[Material provided — start]
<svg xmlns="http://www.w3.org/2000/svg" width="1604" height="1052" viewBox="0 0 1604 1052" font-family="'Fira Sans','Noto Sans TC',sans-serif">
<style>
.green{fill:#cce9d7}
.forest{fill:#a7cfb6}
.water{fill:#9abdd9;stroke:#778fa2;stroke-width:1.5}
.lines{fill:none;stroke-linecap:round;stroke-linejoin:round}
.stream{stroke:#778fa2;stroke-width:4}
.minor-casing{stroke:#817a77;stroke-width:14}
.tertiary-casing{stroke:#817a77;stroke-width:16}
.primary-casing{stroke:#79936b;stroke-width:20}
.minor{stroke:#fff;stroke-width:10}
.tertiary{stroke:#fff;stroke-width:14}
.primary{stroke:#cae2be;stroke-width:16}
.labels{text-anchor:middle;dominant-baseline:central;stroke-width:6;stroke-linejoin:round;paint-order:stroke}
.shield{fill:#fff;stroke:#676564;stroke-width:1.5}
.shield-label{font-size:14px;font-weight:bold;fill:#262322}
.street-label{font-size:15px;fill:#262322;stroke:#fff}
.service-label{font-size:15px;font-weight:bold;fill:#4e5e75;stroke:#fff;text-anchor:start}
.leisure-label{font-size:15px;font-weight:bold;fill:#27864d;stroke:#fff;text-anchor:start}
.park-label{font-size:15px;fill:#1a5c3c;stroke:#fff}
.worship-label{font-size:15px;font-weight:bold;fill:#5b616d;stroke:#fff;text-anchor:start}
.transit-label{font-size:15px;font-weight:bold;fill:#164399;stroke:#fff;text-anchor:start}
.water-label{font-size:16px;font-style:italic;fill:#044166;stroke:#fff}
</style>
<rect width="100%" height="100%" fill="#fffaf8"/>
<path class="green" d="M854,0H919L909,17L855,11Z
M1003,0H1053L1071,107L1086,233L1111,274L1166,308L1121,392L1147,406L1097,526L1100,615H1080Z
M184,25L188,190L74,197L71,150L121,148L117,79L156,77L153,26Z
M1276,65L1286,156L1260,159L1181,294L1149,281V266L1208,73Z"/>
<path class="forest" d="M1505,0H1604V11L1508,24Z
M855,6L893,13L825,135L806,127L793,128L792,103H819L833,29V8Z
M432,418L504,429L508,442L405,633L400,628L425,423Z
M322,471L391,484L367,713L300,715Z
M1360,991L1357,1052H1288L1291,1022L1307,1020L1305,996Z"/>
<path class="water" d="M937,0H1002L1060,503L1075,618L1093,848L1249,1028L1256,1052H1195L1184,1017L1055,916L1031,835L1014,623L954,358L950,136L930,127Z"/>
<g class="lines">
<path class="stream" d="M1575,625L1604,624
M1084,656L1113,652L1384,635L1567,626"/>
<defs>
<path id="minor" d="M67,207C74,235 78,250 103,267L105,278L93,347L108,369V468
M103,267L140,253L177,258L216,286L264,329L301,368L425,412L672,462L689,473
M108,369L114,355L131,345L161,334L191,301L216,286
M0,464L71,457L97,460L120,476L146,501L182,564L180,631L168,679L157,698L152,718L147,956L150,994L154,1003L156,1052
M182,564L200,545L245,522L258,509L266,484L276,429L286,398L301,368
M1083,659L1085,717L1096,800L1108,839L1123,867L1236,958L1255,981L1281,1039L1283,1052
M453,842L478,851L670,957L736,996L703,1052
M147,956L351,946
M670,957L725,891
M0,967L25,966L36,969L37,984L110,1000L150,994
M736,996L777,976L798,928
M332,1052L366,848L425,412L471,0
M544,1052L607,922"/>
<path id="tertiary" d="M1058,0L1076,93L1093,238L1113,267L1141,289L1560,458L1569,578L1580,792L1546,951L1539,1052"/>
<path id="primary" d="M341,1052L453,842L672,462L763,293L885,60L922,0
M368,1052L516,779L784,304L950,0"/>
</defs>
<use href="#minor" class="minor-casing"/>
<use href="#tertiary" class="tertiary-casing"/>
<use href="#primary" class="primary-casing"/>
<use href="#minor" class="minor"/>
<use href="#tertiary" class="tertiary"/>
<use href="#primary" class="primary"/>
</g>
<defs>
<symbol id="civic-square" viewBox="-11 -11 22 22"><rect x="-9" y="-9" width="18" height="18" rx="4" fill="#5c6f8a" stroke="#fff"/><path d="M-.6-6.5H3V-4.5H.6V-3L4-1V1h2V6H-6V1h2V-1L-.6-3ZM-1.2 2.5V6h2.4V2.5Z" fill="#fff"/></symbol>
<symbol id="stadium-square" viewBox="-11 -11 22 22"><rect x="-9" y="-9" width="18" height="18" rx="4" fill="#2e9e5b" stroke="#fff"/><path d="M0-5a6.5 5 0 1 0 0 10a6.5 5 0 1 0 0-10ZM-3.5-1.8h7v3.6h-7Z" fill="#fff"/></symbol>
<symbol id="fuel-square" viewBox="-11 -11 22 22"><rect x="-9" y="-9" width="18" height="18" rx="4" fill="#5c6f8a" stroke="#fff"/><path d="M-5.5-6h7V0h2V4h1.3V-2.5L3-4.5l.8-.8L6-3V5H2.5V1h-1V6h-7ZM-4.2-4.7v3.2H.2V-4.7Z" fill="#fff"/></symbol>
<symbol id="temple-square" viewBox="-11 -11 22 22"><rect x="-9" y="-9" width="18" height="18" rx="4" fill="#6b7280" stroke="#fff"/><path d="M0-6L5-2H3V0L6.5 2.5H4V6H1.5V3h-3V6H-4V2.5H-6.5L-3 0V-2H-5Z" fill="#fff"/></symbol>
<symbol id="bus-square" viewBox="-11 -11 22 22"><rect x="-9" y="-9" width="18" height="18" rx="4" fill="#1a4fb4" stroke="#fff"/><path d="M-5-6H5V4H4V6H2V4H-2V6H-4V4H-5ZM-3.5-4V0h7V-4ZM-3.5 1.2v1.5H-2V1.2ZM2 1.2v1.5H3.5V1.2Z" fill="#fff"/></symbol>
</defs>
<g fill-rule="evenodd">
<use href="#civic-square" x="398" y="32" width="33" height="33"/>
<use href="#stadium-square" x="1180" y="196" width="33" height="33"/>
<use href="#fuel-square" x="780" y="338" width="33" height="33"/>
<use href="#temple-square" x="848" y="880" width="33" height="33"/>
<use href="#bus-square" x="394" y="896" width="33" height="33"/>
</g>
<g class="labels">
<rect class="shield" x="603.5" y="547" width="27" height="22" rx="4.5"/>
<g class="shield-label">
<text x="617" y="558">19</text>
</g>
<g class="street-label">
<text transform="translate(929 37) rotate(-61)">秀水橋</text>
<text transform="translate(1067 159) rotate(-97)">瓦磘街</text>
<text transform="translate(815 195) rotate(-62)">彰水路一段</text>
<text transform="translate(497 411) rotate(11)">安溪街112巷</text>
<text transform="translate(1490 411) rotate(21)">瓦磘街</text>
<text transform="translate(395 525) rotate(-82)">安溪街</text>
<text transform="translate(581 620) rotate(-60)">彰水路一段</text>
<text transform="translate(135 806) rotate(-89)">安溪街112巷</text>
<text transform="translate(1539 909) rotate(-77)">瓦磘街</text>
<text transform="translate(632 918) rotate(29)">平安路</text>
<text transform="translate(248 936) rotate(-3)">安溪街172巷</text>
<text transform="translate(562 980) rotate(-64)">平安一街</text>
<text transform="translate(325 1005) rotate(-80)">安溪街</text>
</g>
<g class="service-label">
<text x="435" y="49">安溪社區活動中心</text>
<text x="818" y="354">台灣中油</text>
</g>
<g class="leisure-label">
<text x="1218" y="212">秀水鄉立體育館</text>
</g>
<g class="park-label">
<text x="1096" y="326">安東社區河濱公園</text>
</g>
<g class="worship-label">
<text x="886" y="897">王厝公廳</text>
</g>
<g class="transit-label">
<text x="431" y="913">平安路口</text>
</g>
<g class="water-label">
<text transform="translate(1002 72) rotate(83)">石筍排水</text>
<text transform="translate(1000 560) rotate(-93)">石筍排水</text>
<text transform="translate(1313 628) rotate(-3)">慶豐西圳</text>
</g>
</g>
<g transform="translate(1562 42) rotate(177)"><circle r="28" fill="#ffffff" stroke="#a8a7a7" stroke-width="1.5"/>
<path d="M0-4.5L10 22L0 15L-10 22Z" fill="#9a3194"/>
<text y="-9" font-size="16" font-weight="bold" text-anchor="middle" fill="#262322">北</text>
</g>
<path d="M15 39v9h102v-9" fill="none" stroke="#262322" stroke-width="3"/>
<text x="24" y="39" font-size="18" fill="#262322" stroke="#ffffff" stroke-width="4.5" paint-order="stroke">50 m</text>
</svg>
[Material provided — finish]
■ Required work ■
Looking at the data above, count every line holding the word "linejoin" and state only the count.

■ Written solution ■
2